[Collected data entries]
== == ==

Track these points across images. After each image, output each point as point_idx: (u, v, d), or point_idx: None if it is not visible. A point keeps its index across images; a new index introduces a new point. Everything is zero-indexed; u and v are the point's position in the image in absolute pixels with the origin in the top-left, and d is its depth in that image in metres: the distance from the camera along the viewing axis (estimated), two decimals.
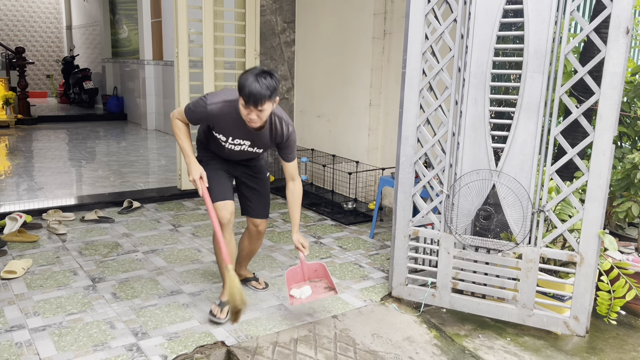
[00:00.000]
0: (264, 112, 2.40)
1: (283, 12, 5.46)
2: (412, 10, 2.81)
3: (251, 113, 2.39)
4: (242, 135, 2.61)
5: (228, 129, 2.60)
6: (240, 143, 2.65)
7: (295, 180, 2.77)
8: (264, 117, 2.43)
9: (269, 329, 2.71)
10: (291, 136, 2.67)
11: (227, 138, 2.63)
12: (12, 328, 2.63)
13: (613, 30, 2.41)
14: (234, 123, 2.55)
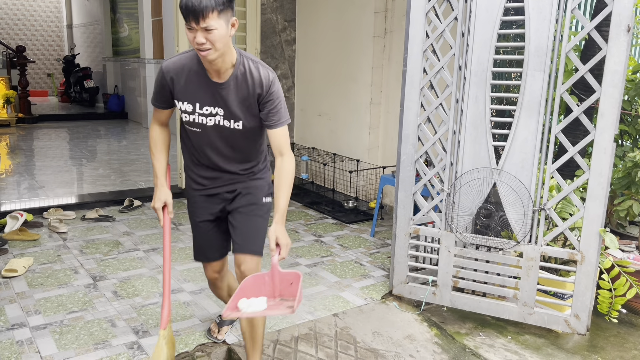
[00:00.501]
0: (213, 33, 1.77)
1: (284, 11, 5.46)
2: (413, 8, 2.80)
3: (196, 35, 1.78)
4: (209, 99, 1.98)
5: (191, 92, 1.98)
6: (212, 112, 1.99)
7: (284, 156, 2.02)
8: (218, 43, 1.80)
9: (269, 327, 2.71)
10: (274, 85, 1.96)
11: (194, 108, 1.99)
12: (13, 326, 2.64)
13: (614, 28, 2.40)
14: (195, 78, 1.96)
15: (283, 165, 2.01)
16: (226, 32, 1.82)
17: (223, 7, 1.77)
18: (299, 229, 4.32)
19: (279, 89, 2.00)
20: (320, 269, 3.50)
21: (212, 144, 2.09)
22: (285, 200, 2.00)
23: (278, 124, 2.01)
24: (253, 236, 2.15)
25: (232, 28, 1.85)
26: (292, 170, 2.03)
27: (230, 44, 1.89)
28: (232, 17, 1.84)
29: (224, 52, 1.87)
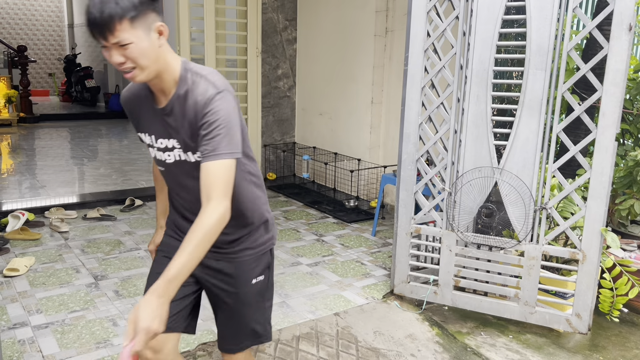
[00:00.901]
0: (130, 48, 1.35)
1: (285, 10, 5.46)
2: (414, 7, 2.80)
3: (111, 53, 1.37)
4: (161, 130, 1.53)
5: (146, 122, 1.57)
6: (167, 146, 1.53)
7: (210, 202, 1.37)
8: (141, 59, 1.38)
9: None
10: (212, 103, 1.40)
11: (151, 139, 1.57)
12: (15, 325, 2.64)
13: (616, 27, 2.40)
14: (146, 105, 1.55)
15: (201, 216, 1.36)
16: (149, 43, 1.38)
17: (136, 13, 1.33)
18: (300, 228, 4.32)
19: (224, 110, 1.40)
20: (321, 268, 3.50)
21: (180, 189, 1.60)
22: (182, 264, 1.32)
23: (211, 156, 1.37)
24: (234, 332, 1.70)
25: (160, 36, 1.41)
26: (211, 225, 1.35)
27: (167, 57, 1.44)
28: (155, 23, 1.40)
29: (159, 69, 1.42)
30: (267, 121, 5.59)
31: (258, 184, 1.64)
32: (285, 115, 5.72)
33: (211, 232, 1.36)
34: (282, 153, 5.70)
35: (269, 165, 5.66)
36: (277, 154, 5.69)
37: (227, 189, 1.39)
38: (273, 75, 5.53)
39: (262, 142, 5.58)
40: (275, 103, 5.61)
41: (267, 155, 5.64)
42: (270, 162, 5.67)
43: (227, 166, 1.39)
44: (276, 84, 5.57)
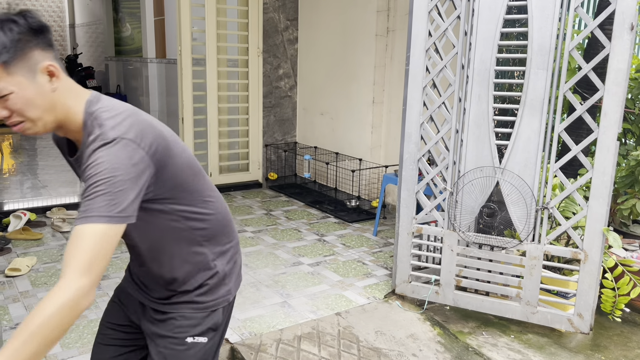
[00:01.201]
0: (11, 99, 1.11)
1: (286, 10, 5.46)
2: (415, 7, 2.80)
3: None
4: (80, 179, 1.28)
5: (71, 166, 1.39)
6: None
7: (62, 279, 1.04)
8: (29, 110, 1.14)
9: (272, 326, 2.71)
10: (97, 156, 1.11)
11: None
12: (16, 325, 2.64)
13: (617, 27, 2.40)
14: (64, 150, 1.41)
15: (48, 296, 1.03)
16: (36, 89, 1.13)
17: (10, 56, 1.09)
18: (301, 228, 4.32)
19: (109, 162, 1.08)
20: (323, 268, 3.50)
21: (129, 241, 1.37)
22: (6, 354, 0.97)
23: (81, 219, 1.07)
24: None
25: (51, 79, 1.15)
26: (52, 312, 1.00)
27: (67, 102, 1.18)
28: (42, 63, 1.14)
29: (58, 119, 1.19)
30: (269, 121, 5.59)
31: (209, 238, 1.35)
32: (287, 115, 5.71)
33: (52, 321, 1.00)
34: (283, 153, 5.70)
35: (270, 165, 5.66)
36: (279, 153, 5.69)
37: (90, 263, 1.03)
38: (274, 75, 5.53)
39: (263, 142, 5.59)
40: (277, 103, 5.61)
41: (268, 155, 5.64)
42: (272, 162, 5.67)
43: (98, 233, 1.04)
44: (277, 83, 5.57)
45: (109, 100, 1.21)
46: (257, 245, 3.89)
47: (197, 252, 1.35)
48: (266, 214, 4.68)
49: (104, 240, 1.06)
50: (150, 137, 1.16)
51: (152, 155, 1.15)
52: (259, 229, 4.24)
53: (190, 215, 1.31)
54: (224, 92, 5.33)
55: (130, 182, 1.09)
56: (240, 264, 1.49)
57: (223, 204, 1.42)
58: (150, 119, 1.22)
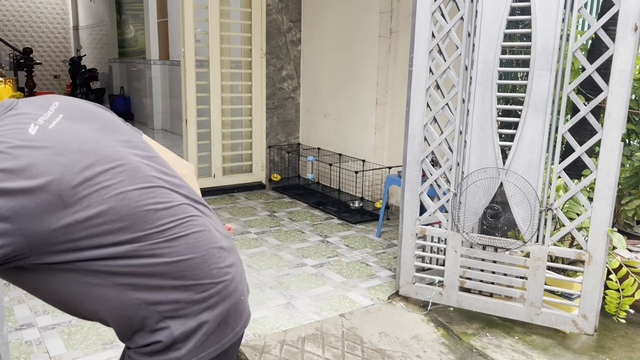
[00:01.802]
0: None
1: (289, 11, 5.47)
2: (418, 8, 2.80)
3: None
4: None
5: None
6: None
7: None
8: None
9: (276, 328, 2.71)
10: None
11: None
12: (22, 327, 2.65)
13: (621, 28, 2.40)
14: None
15: None
16: None
17: None
18: (304, 229, 4.32)
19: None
20: (326, 269, 3.50)
21: None
22: None
23: None
24: None
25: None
26: None
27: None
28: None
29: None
30: (272, 122, 5.60)
31: (152, 287, 0.98)
32: (290, 116, 5.72)
33: None
34: (286, 154, 5.70)
35: (274, 166, 5.67)
36: (282, 155, 5.70)
37: None
38: (277, 76, 5.53)
39: (266, 143, 5.59)
40: (280, 104, 5.62)
41: (271, 156, 5.64)
42: (275, 163, 5.68)
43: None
44: (280, 85, 5.58)
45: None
46: (261, 246, 3.89)
47: (135, 300, 1.01)
48: (270, 215, 4.69)
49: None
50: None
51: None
52: (263, 230, 4.25)
53: (129, 258, 0.98)
54: (227, 93, 5.34)
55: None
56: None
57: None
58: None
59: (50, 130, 0.93)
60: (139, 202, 0.96)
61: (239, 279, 1.12)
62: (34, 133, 0.91)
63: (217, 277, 1.05)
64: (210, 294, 1.04)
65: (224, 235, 1.13)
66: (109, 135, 1.01)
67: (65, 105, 1.03)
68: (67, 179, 0.88)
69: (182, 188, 1.08)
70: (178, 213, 1.02)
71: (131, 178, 0.97)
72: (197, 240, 1.03)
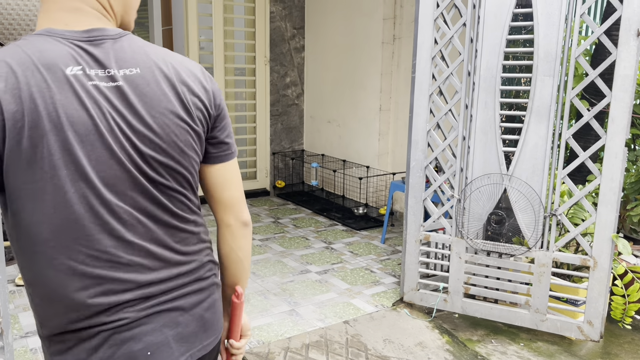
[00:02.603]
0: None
1: (293, 19, 5.49)
2: (421, 14, 2.81)
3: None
4: None
5: None
6: None
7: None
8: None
9: (280, 335, 2.71)
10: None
11: None
12: (27, 334, 2.66)
13: (624, 33, 2.39)
14: None
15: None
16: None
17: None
18: (309, 236, 4.32)
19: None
20: (330, 276, 3.50)
21: None
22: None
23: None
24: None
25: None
26: None
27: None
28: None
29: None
30: (276, 129, 5.61)
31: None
32: (294, 122, 5.73)
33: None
34: (290, 161, 5.71)
35: (278, 172, 5.68)
36: (286, 161, 5.71)
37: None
38: (281, 83, 5.55)
39: (270, 149, 5.61)
40: (284, 111, 5.64)
41: (275, 163, 5.65)
42: (279, 169, 5.69)
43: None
44: (284, 92, 5.60)
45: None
46: (265, 253, 3.89)
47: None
48: (274, 222, 4.69)
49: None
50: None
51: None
52: (267, 237, 4.25)
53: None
54: (231, 100, 5.36)
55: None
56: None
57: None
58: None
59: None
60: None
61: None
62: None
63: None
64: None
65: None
66: None
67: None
68: None
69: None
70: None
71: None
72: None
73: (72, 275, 0.90)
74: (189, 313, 1.02)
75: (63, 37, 0.89)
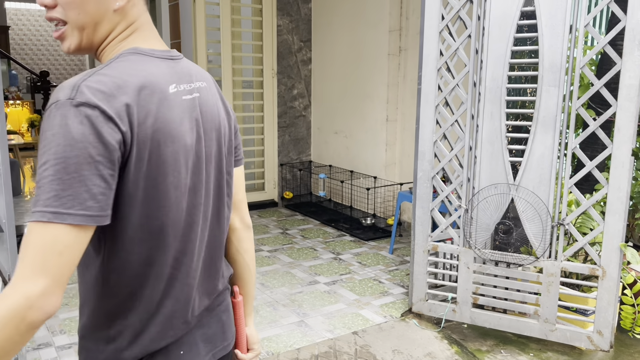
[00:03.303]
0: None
1: (299, 32, 5.55)
2: (426, 27, 2.84)
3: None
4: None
5: None
6: None
7: (9, 283, 0.79)
8: (73, 10, 0.92)
9: (289, 346, 2.72)
10: (45, 128, 0.82)
11: None
12: (39, 346, 2.69)
13: (628, 43, 2.41)
14: None
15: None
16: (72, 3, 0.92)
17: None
18: (317, 246, 4.34)
19: (55, 135, 0.81)
20: (339, 286, 3.51)
21: None
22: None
23: (31, 214, 0.81)
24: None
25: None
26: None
27: (117, 27, 0.96)
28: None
29: (99, 38, 0.96)
30: (284, 140, 5.65)
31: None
32: (301, 134, 5.77)
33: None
34: (298, 172, 5.74)
35: (286, 184, 5.71)
36: (294, 172, 5.74)
37: (33, 267, 0.78)
38: (288, 95, 5.60)
39: (278, 161, 5.64)
40: (291, 122, 5.68)
41: (283, 174, 5.69)
42: (287, 180, 5.72)
43: (43, 234, 0.78)
44: (292, 103, 5.64)
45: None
46: (274, 264, 3.91)
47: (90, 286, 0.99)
48: (282, 233, 4.72)
49: (48, 241, 0.79)
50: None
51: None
52: (275, 248, 4.27)
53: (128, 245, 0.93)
54: (239, 113, 5.41)
55: (80, 164, 0.80)
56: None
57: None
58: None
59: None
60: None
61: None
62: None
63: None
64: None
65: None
66: None
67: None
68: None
69: None
70: None
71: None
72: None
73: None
74: (210, 315, 1.08)
75: (155, 56, 0.96)
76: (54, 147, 0.80)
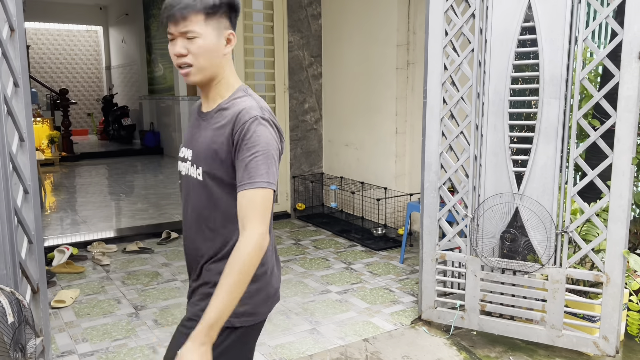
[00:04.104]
0: (195, 42, 1.36)
1: (310, 47, 5.69)
2: (430, 43, 2.95)
3: (174, 43, 1.39)
4: (188, 137, 1.55)
5: (188, 128, 1.60)
6: (184, 156, 1.52)
7: (245, 231, 1.31)
8: (202, 58, 1.37)
9: (302, 352, 2.81)
10: (250, 127, 1.36)
11: (181, 148, 1.58)
12: (63, 354, 2.81)
13: (625, 56, 2.49)
14: (195, 111, 1.58)
15: (237, 247, 1.30)
16: (215, 44, 1.38)
17: (212, 12, 1.36)
18: (329, 257, 4.43)
19: (261, 136, 1.35)
20: (350, 295, 3.59)
21: (186, 206, 1.53)
22: (221, 304, 1.26)
23: (246, 185, 1.31)
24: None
25: (227, 44, 1.42)
26: (244, 256, 1.27)
27: (226, 68, 1.45)
28: (227, 30, 1.41)
29: (214, 76, 1.43)
30: (296, 153, 5.77)
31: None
32: (313, 147, 5.89)
33: (247, 263, 1.27)
34: (310, 184, 5.85)
35: (298, 195, 5.82)
36: (306, 184, 5.85)
37: (262, 217, 1.31)
38: (300, 109, 5.73)
39: (291, 173, 5.76)
40: (303, 136, 5.80)
41: (296, 186, 5.80)
42: (299, 192, 5.83)
43: (264, 196, 1.32)
44: (303, 117, 5.77)
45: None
46: (287, 274, 4.01)
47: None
48: (295, 243, 4.82)
49: (268, 201, 1.34)
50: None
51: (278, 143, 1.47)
52: (288, 259, 4.37)
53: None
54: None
55: (275, 157, 1.39)
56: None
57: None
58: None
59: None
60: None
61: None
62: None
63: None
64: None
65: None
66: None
67: None
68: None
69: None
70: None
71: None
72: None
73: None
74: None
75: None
76: (262, 142, 1.36)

== == ==

▸ **Problem to solve**: Output the data above exactly, beginning at its first line and ending with the line that holds "18: (299, 229, 4.32)". Leave out the pictures and add nothing.

▸ **Problem solution**:
Track these points across images. After each image, output each point as point_idx: (u, v, d), or point_idx: None if it is not visible. A point keeps its index across images; a new index introduces a new point. Everything is zero-indexed; u and v are the point's position in the image in absolute pixels with the origin in the top-left, and d is its depth in that image in metres: the distance from the camera along the viewing axis (estimated), two decimals.
[00:00.000]
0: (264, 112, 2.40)
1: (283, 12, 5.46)
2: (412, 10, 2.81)
3: (251, 113, 2.39)
4: (242, 135, 2.61)
5: (228, 129, 2.60)
6: (240, 143, 2.65)
7: (295, 180, 2.77)
8: (264, 117, 2.43)
9: (269, 329, 2.71)
10: (291, 136, 2.67)
11: (227, 138, 2.63)
12: (12, 328, 2.63)
13: (613, 30, 2.41)
14: (234, 123, 2.55)
[00:00.501]
0: (213, 33, 1.77)
1: (284, 11, 5.46)
2: (413, 8, 2.80)
3: (196, 35, 1.78)
4: (209, 99, 1.98)
5: (191, 92, 1.98)
6: (212, 112, 1.99)
7: (284, 156, 2.02)
8: (218, 43, 1.80)
9: (269, 327, 2.71)
10: (274, 85, 1.96)
11: (194, 108, 1.99)
12: (13, 326, 2.64)
13: (614, 28, 2.40)
14: (195, 78, 1.96)
15: (283, 165, 2.01)
16: (226, 32, 1.82)
17: (223, 7, 1.77)
18: (299, 229, 4.32)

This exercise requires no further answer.